Er trägt die Verantwortung für bleibende psychische Erkrankungen, für zunehmende familiäre Gewalt, für Vereinsamung, für Verzweiflung und für vermehrte Suizide. Jeder Abgeordnete ist seinem Gewissen verpflichtet. An Ihrem heutigen Abstimmungsverhalten werden die Bürger Sie messen.
Die AfD wird sich dieser unverantwortlichen und menschenfeindlichen Lockdown-Politik entgegenstellen. Wir werden alle juristischen, parlamentarischen und außerparlamentarischen Möglichkeiten nutzen, dieser Politik zum Schaden unseres Landes entgegenzutreten. Die AfD ist und bleibt die Stimme der Bürger im Parlament. Die AfD ist und bleibt die Stimme von Vernunft und Verantwortung.
Ich stelle die Drucksache 7/5673 zur Abstimmung.
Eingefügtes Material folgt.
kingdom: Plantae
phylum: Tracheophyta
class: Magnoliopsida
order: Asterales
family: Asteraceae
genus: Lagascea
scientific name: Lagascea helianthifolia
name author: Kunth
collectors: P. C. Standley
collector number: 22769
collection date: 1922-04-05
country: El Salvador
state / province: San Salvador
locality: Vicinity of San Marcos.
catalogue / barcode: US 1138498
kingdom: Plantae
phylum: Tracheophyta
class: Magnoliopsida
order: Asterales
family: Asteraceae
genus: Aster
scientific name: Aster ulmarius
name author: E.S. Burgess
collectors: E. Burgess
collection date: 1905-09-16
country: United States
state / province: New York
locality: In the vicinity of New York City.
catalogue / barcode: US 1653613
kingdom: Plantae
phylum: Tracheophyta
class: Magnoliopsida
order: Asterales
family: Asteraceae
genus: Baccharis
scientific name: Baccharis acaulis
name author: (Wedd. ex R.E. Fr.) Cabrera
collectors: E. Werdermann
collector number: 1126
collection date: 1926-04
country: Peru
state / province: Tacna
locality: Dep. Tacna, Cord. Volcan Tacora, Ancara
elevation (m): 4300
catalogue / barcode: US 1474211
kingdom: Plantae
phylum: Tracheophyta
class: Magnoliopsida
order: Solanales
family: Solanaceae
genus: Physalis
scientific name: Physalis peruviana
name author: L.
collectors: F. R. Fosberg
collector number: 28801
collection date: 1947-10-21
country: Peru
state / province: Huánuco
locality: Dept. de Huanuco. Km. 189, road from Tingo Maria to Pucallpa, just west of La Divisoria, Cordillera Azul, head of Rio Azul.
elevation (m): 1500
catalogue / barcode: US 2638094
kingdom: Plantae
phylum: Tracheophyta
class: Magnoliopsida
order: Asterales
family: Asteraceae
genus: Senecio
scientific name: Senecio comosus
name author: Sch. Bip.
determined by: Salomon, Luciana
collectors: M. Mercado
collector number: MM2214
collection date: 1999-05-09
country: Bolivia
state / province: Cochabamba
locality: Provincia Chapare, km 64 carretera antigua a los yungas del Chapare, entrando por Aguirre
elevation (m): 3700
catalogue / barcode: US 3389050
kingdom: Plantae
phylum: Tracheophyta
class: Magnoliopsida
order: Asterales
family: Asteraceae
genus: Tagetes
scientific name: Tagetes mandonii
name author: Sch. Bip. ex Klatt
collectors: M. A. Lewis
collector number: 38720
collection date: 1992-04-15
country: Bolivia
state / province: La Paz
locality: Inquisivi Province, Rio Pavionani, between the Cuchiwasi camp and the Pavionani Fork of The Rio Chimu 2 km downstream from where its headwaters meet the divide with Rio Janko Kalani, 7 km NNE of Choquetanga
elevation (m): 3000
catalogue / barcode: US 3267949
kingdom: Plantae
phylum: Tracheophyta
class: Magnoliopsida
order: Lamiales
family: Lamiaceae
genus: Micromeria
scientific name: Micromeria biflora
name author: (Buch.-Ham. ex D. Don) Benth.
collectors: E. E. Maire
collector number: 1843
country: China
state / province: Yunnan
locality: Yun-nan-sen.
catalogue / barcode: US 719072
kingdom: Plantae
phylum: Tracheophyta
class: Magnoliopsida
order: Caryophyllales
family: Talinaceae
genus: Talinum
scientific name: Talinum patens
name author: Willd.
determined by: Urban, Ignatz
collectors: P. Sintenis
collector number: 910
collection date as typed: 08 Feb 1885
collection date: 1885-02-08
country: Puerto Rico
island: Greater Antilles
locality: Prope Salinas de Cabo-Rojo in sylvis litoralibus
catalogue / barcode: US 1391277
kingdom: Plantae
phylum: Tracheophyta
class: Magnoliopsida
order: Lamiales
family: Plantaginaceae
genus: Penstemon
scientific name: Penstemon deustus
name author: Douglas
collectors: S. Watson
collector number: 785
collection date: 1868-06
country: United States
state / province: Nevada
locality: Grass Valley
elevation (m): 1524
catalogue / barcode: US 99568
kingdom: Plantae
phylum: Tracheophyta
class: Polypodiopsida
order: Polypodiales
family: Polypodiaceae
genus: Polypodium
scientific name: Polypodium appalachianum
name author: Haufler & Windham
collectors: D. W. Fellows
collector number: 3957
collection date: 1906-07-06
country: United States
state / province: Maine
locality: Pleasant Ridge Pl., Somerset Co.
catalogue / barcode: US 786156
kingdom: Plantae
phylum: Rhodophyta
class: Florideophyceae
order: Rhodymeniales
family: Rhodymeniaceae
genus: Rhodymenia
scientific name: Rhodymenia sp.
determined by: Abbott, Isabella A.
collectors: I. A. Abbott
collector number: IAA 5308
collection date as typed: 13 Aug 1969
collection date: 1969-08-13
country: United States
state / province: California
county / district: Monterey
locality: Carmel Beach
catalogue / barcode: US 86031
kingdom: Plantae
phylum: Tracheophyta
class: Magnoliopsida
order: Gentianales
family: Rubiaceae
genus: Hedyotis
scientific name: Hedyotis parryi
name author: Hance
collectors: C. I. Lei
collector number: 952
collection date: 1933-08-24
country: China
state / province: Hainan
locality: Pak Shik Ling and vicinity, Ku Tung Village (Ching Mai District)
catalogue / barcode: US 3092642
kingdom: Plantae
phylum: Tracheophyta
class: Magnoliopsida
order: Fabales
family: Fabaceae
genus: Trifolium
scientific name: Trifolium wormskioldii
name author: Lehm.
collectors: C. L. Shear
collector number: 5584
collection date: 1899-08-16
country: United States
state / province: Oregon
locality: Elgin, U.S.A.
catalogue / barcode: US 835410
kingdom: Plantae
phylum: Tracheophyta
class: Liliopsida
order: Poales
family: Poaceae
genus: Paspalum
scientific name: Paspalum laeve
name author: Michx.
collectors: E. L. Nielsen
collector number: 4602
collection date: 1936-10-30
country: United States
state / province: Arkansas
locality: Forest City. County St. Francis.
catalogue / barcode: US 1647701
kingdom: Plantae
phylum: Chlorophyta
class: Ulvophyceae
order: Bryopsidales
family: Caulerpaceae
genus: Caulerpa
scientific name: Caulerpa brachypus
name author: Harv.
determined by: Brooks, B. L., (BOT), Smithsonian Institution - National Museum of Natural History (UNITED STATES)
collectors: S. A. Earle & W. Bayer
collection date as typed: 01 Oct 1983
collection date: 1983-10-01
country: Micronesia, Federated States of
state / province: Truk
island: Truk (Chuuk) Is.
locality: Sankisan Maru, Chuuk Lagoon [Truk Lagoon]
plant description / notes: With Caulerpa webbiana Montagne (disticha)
Wer seine Zustimmung geben möchte, den bitte ich um das Handzeichen. – Vielen Dank. Gegenstimmen? – Danke. Stimmenthaltungen? – Keine Stimmenthaltungen. Damit ist die Drucksache 7/5673 nicht beschlossen und der Tagesordnungspunkt ist beendet.
Meine Damen und Herren! Die Tagesordnung der 24. Sitzung des 7. Sächsischen Landtags ist abgearbeitet. Das Präsidium hat den Termin für die 25. Sitzung auf Mittwoch, den 24. März 2021, 10 Uhr festgelegt. Die Einladung und die Tagesordnung gehen Ihnen zu.